### What this task involves
Your output should be the line with "[225,250,446,265] 2014). In" plus all following lines to the end of the records, exactly as written and nothing more.
*** Dataset Section Begins ***
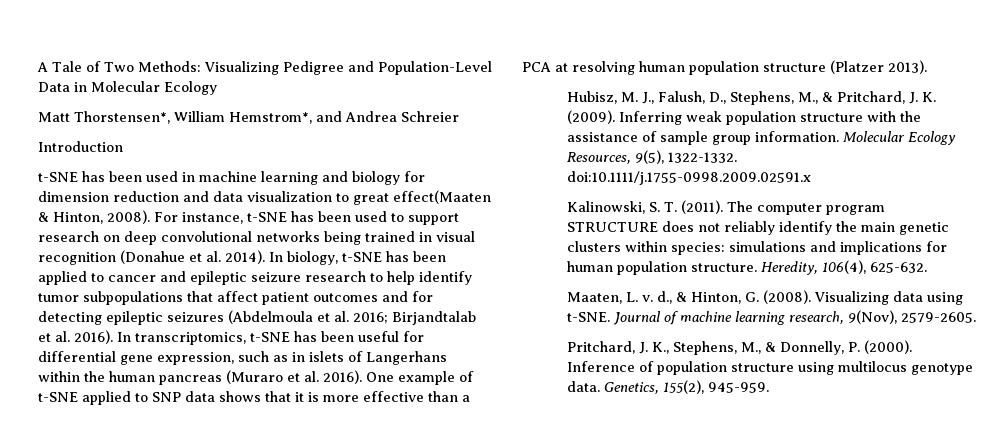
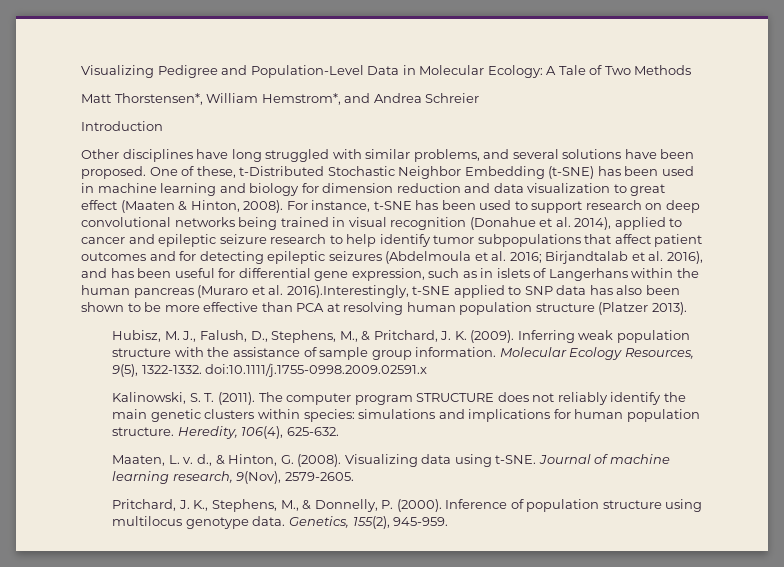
[37,61,201,72] A Tale of Two Methods: -> (81, 71) none
[164,81,217,95] Ecology -> [487,65,692,78] Ecology: A Tale of Two Methods
[38,172,78,182] t-SNE -> [81,149,695,162] [81,166,595,179] Other disciplines have long struggled with similar problems, and several solutions have been proposed. One of these, t-Distributed Stochastic Neighbor Embedding (t-SNE)
[393,190,491,204] effect(Maaten -> [81,200,175,213] effect (Maaten
[225,250,446,265] 2014). In biology, t-SNE has been -> [574,217,612,230] 2014),
[74,330,290,345] 2016). In transcriptomics, t-SNE -> [666,251,703,264] [81,268,107,278] 2016), and
[323,370,474,385] 2016). One example of -> [286,285,409,298] 2016).Interestingly,
[219,391,319,402] shows that it is -> [589,285,680,295] [81,302,162,312] has also been shown to be
[462,395,470,402] a -> (293, 307) none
*** Dataset Section Ends ***
### Answer for the task
[225,250,446,265] 2014). In biology, t-SNE has been -> [574,217,612,230] 2014),
[74,330,290,345] 2016). In transcriptomics, t-SNE -> [666,251,703,264] [81,268,107,278] 2016), and
[323,370,474,385] 2016). One example of -> [286,285,409,298] 2016).Interestingly,
[219,391,319,402] shows that it is -> [589,285,680,295] [81,302,162,312] has also been shown to be
[462,395,470,402] a -> (293, 307) none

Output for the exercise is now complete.